Por: Carla Huidobro

     Dicen que me he ido, que no estoy, que desaparezco. Dicen que no respondo, que ignoro los mensajes, que me pierdo en algún lugar inaccesible donde el teléfono no suena y las notificaciones se disuelven como el polvo en el viento.

Me lo dijo alguien el otro día, con una especie de reproche: “A diferencia de ti, a mí sí me importan las personas”.

     Y me pareció curioso, porque yo estoy aquí, presente en cada momento, con las manos libres y la cabeza limpia. No llevo el celular pegado a la piel ni el corazón a merced de un sonido vibrante. No he aprendido a medir la vida en mensajes contestados, en llamadas atendidas, en un «en línea» permanente que sirva como prueba de existencia. Y sin embargo, soy yo la desconectada.

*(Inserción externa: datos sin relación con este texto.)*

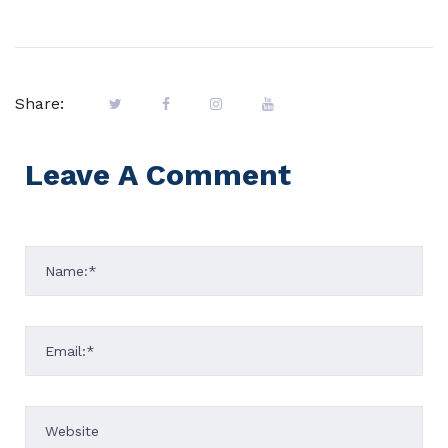
Share:
Leave A Comment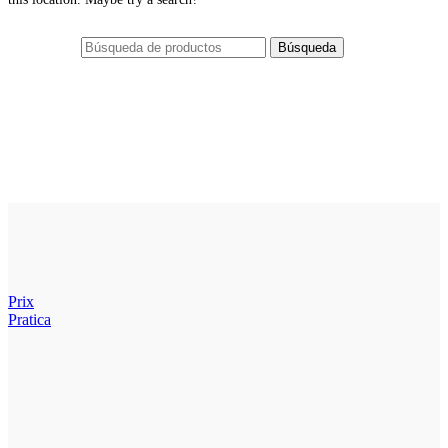
Búsqueda
Prix
Pratica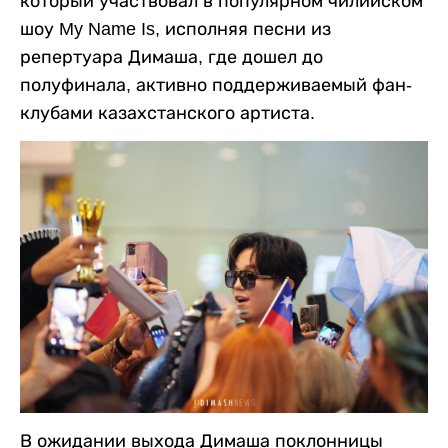
который участвовал в популярном чилийском
шоу My Name Is, исполняя песни из
репертуара Димаша, где дошел до
полуфинала, активно поддерживаемый фан-
клубами казахстанского артиста.
В ожидании выхода Димаша поклонницы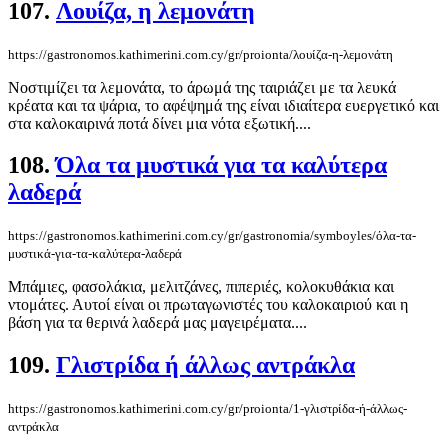
107.
Λουίζα, η λεμονάτη
https://gastronomos.kathimerini.com.cy/gr/proionta/λουίζα-η-λεμονάτη
Νοστιμίζει τα λεμονάτα, το άρωμά της ταιριάζει με τα λευκά
κρέατα και τα ψάρια, το αφέψημά της είναι ιδιαίτερα ευεργετικό και
στα καλοκαιρινά ποτά δίνει μια νότα εξωτική....
108.
Όλα τα μυστικά για τα καλύτερα
λαδερά
https://gastronomos.kathimerini.com.cy/gr/gastronomia/symboyles/όλα-τα-
μυστικά-για-τα-καλύτερα-λαδερά
Μπάμιες, φασολάκια, μελιτζάνες, πιπεριές, κολοκυθάκια και
ντομάτες. Αυτοί είναι οι πρωταγωνιστές του καλοκαιριού και η
βάση για τα θερινά λαδερά μας μαγειρέματα....
109.
Γλιστρίδα ή άλλως αντράκλα
https://gastronomos.kathimerini.com.cy/gr/proionta/1-γλιστρίδα-ή-άλλως-
αντράκλα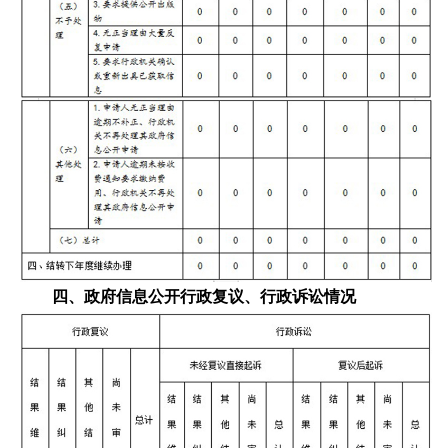
四、政府信息公开行政复议、行政诉讼情况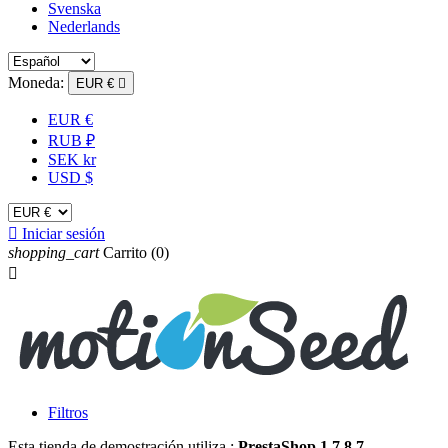
Svenska
Nederlands
Moneda:
EUR €

EUR €
RUB ₽
SEK kr
USD $

Iniciar sesión
shopping_cart
Carrito
(0)

Filtros
Esta tienda de demostración utiliza :
PrestaShop 1.7.8.7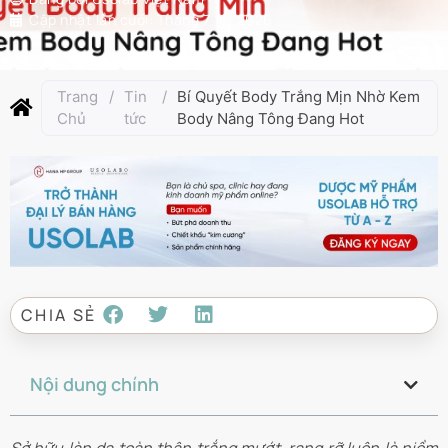
Cập nhật lần cuối:
Tháng 7 16, 2026
Trang
/
Tin
/
Bí Quyết Body Trắng Mịn Nhờ Kem
Chủ
tức
Body Nâng Tông Đang Hot
CHIA SẺ
Nội dung chính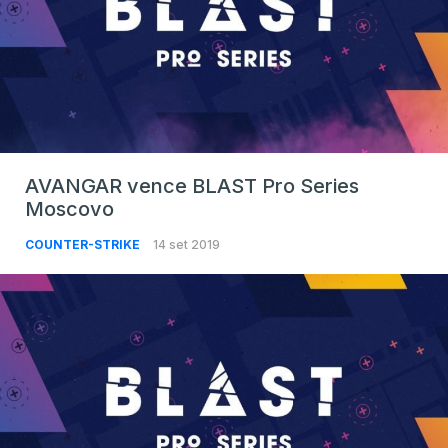
AVANGAR vence BLAST Pro Series
Moscovo
COUNTER-STRIKE
14 set 2019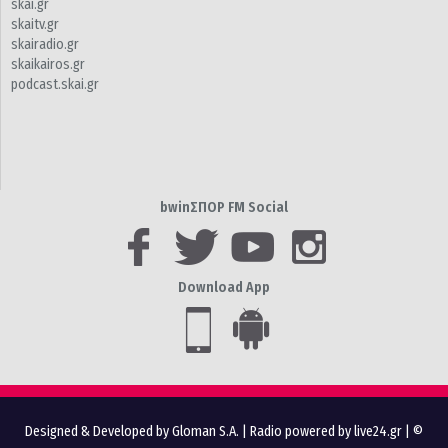
skai.gr
skaitv.gr
skairadio.gr
skaikairos.gr
podcast.skai.gr
bwinΣΠΟΡ FM Social
Download App
Designed & Developed by Gloman S.A.
|
Radio powered by live24.gr
| ©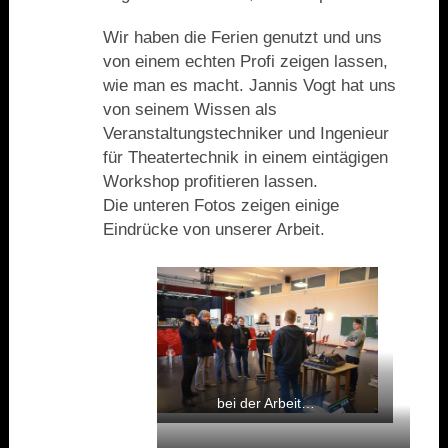
Wir haben die Ferien genutzt und uns
von einem echten Profi zeigen lassen,
wie man es macht. Jannis Vogt hat uns
von seinem Wissen als
Veranstaltungstechniker und Ingenieur
für Theatertechnik in einem eintägigen
Workshop profitieren lassen.
Die unteren Fotos zeigen einige
Eindrücke von unserer Arbeit.
bei der Arbeit…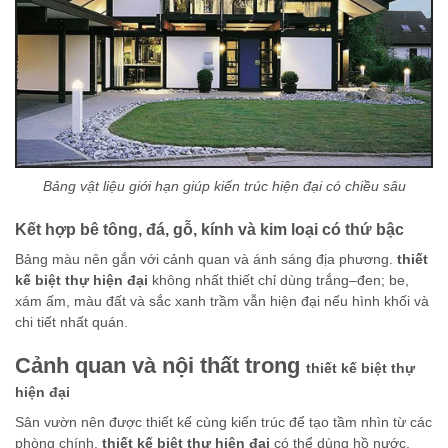
Bảng vật liệu giới hạn giúp kiến trúc hiện đại có chiều sâu
Kết hợp bê tông, đá, gỗ, kính và kim loại có thứ bậc
Bảng màu nên gắn với cảnh quan và ánh sáng địa phương.
thiết
kế biệt thự hiện đại
không nhất thiết chỉ dùng trắng–đen; be,
xám ấm, màu đất và sắc xanh trầm vẫn hiện đại nếu hình khối và
chi tiết nhất quán.
Cảnh quan và nội thất trong
thiết kế biệt thự
hiện đại
Sân vườn nên được thiết kế cùng kiến trúc để tạo tầm nhìn từ các
phòng chính.
thiết kế biệt thự hiện đại
có thể dùng hồ nước,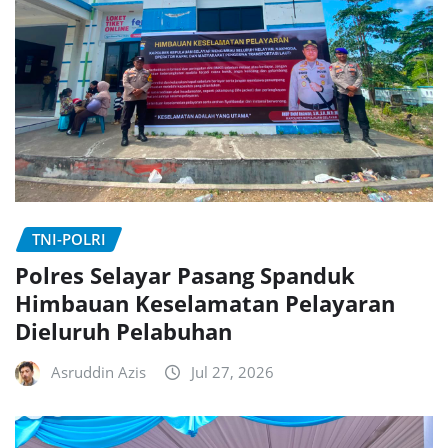
TNI-POLRI
Polres Selayar Pasang Spanduk
Himbauan Keselamatan Pelayaran
Dieluruh Pelabuhan
Asruddin Azis
Jul 27, 2026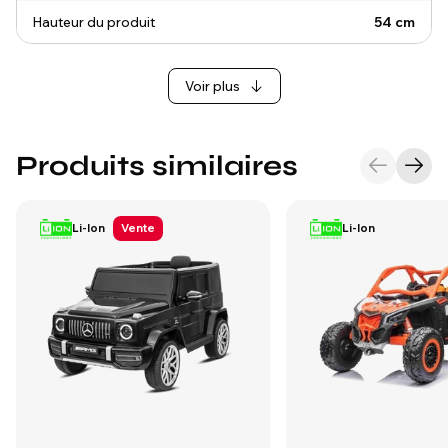
Hauteur du produit
54 cm
Voir plus
Produits similaires
Li-Ion
Vente
Li-Ion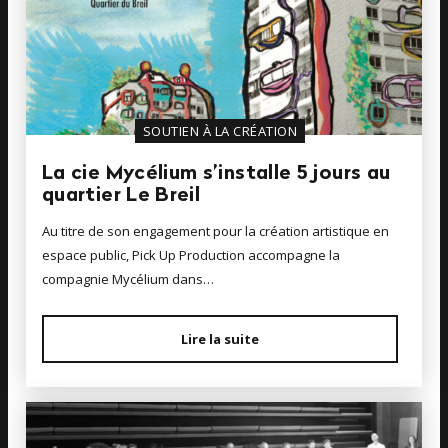
SOUTIEN À LA CRÉATION
La cie Mycélium s’installe 5 jours au
quartier Le Breil
Au titre de son engagement pour la création artistique en
espace public, Pick Up Production accompagne la
compagnie Mycélium dans…
Lire la suite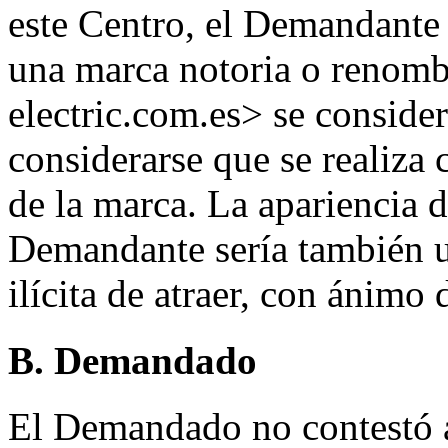
este Centro, el Demandante 
una marca notoria o renomb
electric.com.es> se consider
considerarse que se realiza
de la marca. La apariencia d
Demandante sería también u
ilícita de atraer, con ánimo 
B. Demandado
El Demandado no contestó a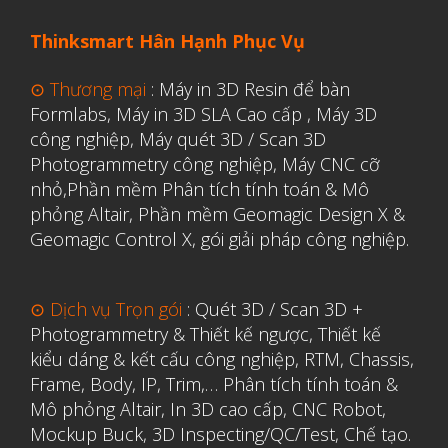
Thinksmart Hân Hạnh Phục Vụ
⊙ Thương mại
:
Máy in 3D Resin để bàn
Formlabs
,
Máy in 3D SLA Cao cấp
,
Máy 3D
công nghiệp
,
Máy quét 3D / Scan 3D
Photogrammetry công nghiệp
,
Máy CNC cỡ
nhỏ,
Phần mềm Phân tích tính toán & Mô
phỏng Altair
,
Phần mềm Geomagic Design X &
Geomagic Control X
,
gói giải pháp công nghiệp.
⊙ Dịch vụ Trọn gói
:
Quét 3D / Scan 3D +
Photogrammetry & Thiết kế ngược
,
Thiết kế
kiểu dáng & kết cấu công nghiệp, RTM, Chassis,
Frame, Body, IP, Trim,…
Phân tích tính toán &
Mô phỏng Altair
,
In 3D cao cấp
,
CNC Robot,
Mockup Buck, 3D Inspecting/QC/Test, Chế tạo.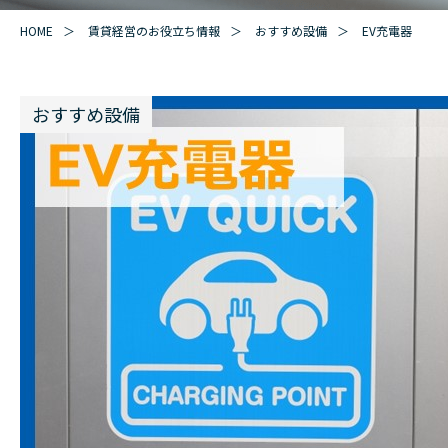
HOME
賃貸経営のお役立ち情報
おすすめ設備
EV充電器
おすすめ設備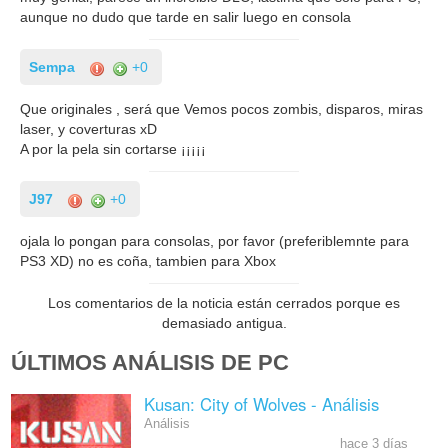
aunque no dudo que tarde en salir luego en consola
Sempa
+0
Que originales , será que Vemos pocos zombis, disparos, miras
laser, y coverturas xD
A por la pela sin cortarse ¡¡¡¡¡
J97
+0
ojala lo pongan para consolas, por favor (preferiblemnte para
PS3 XD) no es coña, tambien para Xbox
Los comentarios de la noticia están cerrados porque es
demasiado antigua.
ÚLTIMOS ANÁLISIS DE PC
Kusan: City of Wolves - Análisis
Análisis
hace 3 días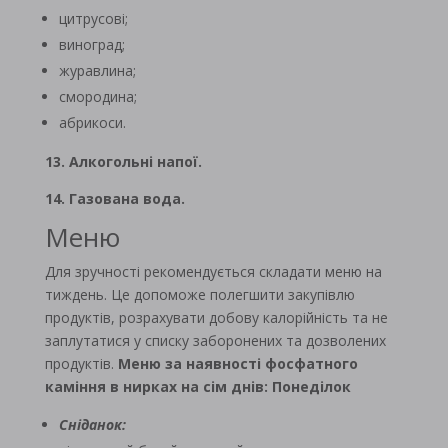
цитрусові;
виноград;
журавлина;
смородина;
абрикоси.
13. Алкогольні напої.
14. Газована вода.
Меню
Для зручності рекомендується складати меню на
тиждень. Це допоможе полегшити закупівлю
продуктів, розрахувати добову калорійність та не
заплутатися у списку заборонених та дозволених
продуктів.
Меню за наявності фосфатного
каміння в нирках на сім днів:
Понеділок
Сніданок: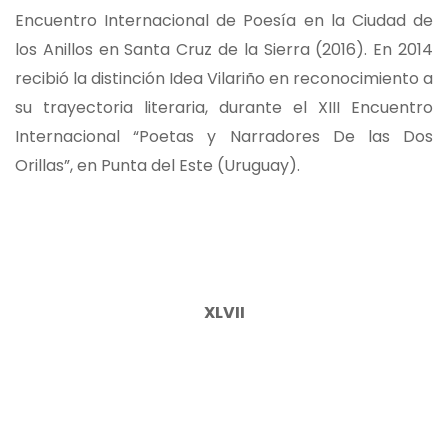
Encuentro Internacional de Poesía en la Ciudad de
los Anillos en Santa Cruz de la Sierra (2016). En 2014
recibió la distinción Idea Vilariño en reconocimiento a
su trayectoria literaria, durante el XIII Encuentro
Internacional “Poetas y Narradores De las Dos
Orillas”, en Punta del Este (Uruguay).
XLVII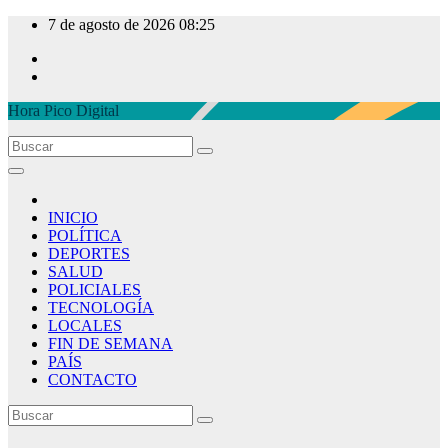
Ir
7 de agosto de 2026
08:25
al
contenido
Hora Pico Digital
INICIO
POLÍTICA
DEPORTES
SALUD
POLICIALES
TECNOLOGÍA
LOCALES
FIN DE SEMANA
PAÍS
CONTACTO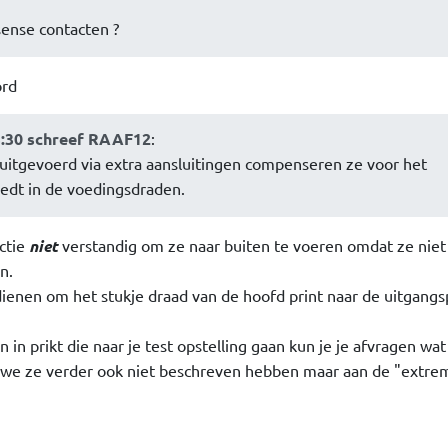
ense contacten ?
ord
3:30 schreef RAAF12
:
uitgevoerd via extra aansluitingen compenseren ze voor het
eedt in de voedingsdraden.
uctie
niet
verstandig om ze naar buiten te voeren omdat ze niet
n.
ienen om het stukje draad van de hoofd print naar de uitgangsp
 in prikt die naar je test opstelling gaan kun je je afvragen wat
at we ze verder ook niet beschreven hebben maar aan de "extre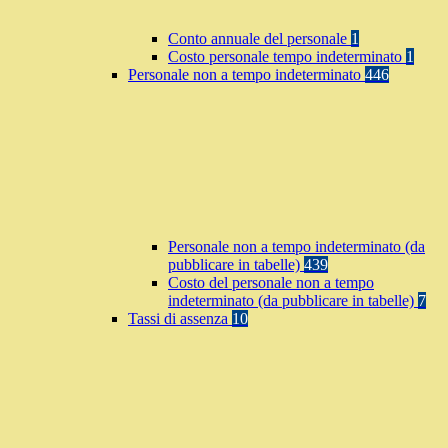
Conto annuale del personale
1
Costo personale tempo indeterminato
1
Personale non a tempo indeterminato
446
Personale non a tempo indeterminato (da
pubblicare in tabelle)
439
Costo del personale non a tempo
indeterminato (da pubblicare in tabelle)
7
Tassi di assenza
10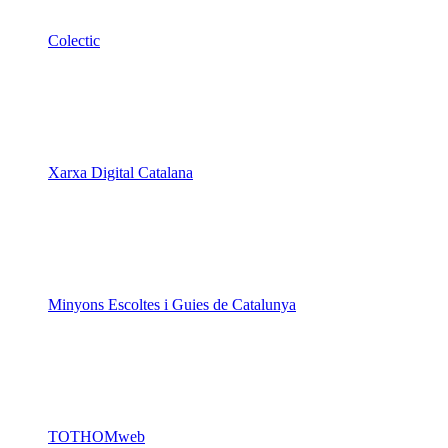
Colectic
Xarxa Digital Catalana
Minyons Escoltes i Guies de Catalunya
TOTHOMweb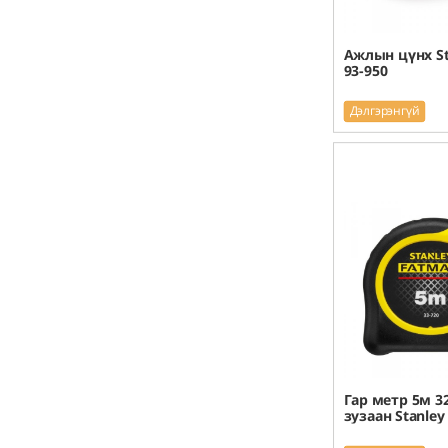
Ажлын цүнх St
93-950
Дэлгэрэнгүй
Гар метр 5м 
зузаан Stanley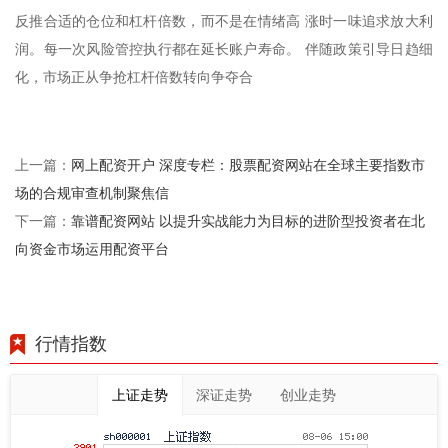
反推合适的仓位和杠杆倍数，而不是在情绪高 涨时一味追求放大利
润。每一次风险管控执行都在延长账户寿命。 伴随政策引导日趋细
化，市场正从争抢杠杆倍数转向争夺合
网上配资开户 深度专栏：股票配资网站在全球主要指数市
上一篇：
场的合规审查机制聚焦信
靠谱配资网站 以提升实战能力为目标的进阶型投资者在北
下一篇：
向资金市场运用配资平台
行情指数
上证走势
深证走势
创业走势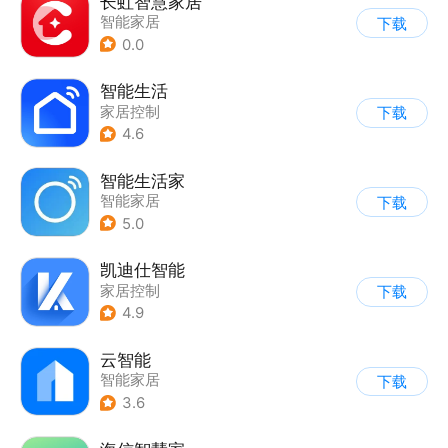
长虹智慧家居
智能家居
下载
0.0
智能生活
家居控制
下载
4.6
智能生活家
智能家居
下载
5.0
凯迪仕智能
家居控制
下载
4.9
云智能
智能家居
下载
3.6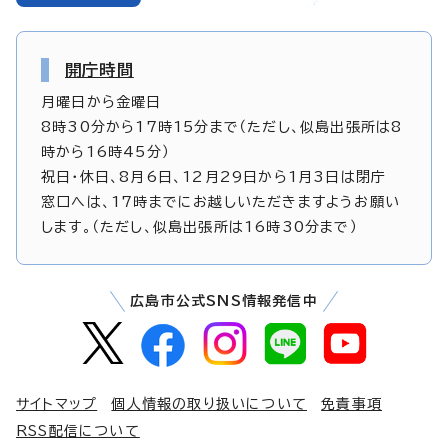
開庁時間
月曜日から金曜日
8時30分から17時15分まで（ただし、似島出張所は8
時から16時45分）
祝日・休日、8月6日、12月29日から1月3日は閉庁
窓口へは、17時までにお越しいただきますようお願い
します。（ただし、似島出張所は16時30分まで）
広島市公式SNS情報発信中
サイトマップ
個人情報の取り扱いについて
免責事項
RSS配信について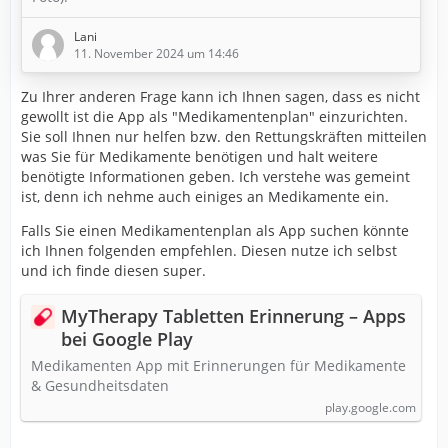
Lani
11. November 2024 um 14:46
Zu Ihrer anderen Frage kann ich Ihnen sagen, dass es nicht
gewollt ist die App als "Medikamentenplan" einzurichten.
Sie soll Ihnen nur helfen bzw. den Rettungskräften mitteilen
was Sie für Medikamente benötigen und halt weitere
benötigte Informationen geben. Ich verstehe was gemeint
ist, denn ich nehme auch einiges an Medikamente ein.
Falls Sie einen Medikamentenplan als App suchen könnte
ich Ihnen folgenden empfehlen. Diesen nutze ich selbst
und ich finde diesen super.
MyTherapy Tabletten Erinnerung – Apps
bei Google Play
Medikamenten App mit Erinnerungen für Medikamente
& Gesundheitsdaten
play.google.com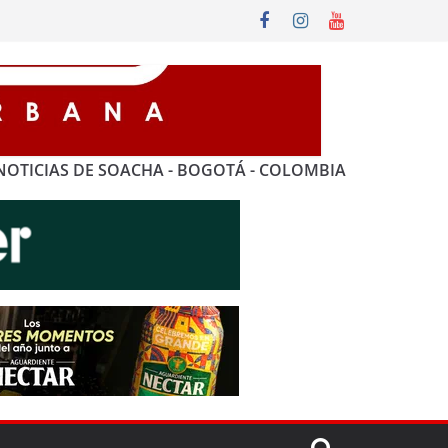
NOTICIAS DE SOACHA - BOGOTÁ - COLOMBIA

     Miro a mi alrededor y los veo a todos juntos, pero solos. Se sientan en la misma mesa, pero hablan con pantallas. Se miran de reojo, sin verse. Hablan en textos breves, en respuestas rápidas, en una inmediatez que no deja espacio al silencio. Lo han convertido en un hábito: convivir a través de dispositivos, llenar los vacíos con un mensaje, existir en pequeñas burbujas digitales donde nadie está completamente presente. Y sin embargo, soy yo la desconectada.

     Pero aquí estoy. Mirando el día como se mira a un viejo amigo. Escuchando las voces sin interferencias, tocando el tiempo sin la ansiedad de la inmediatez. No he aprendido a habitar el mundo a través de una pantalla. No quiero hacerlo. Y si eso es desconectarme, entonces que me borren del sistema.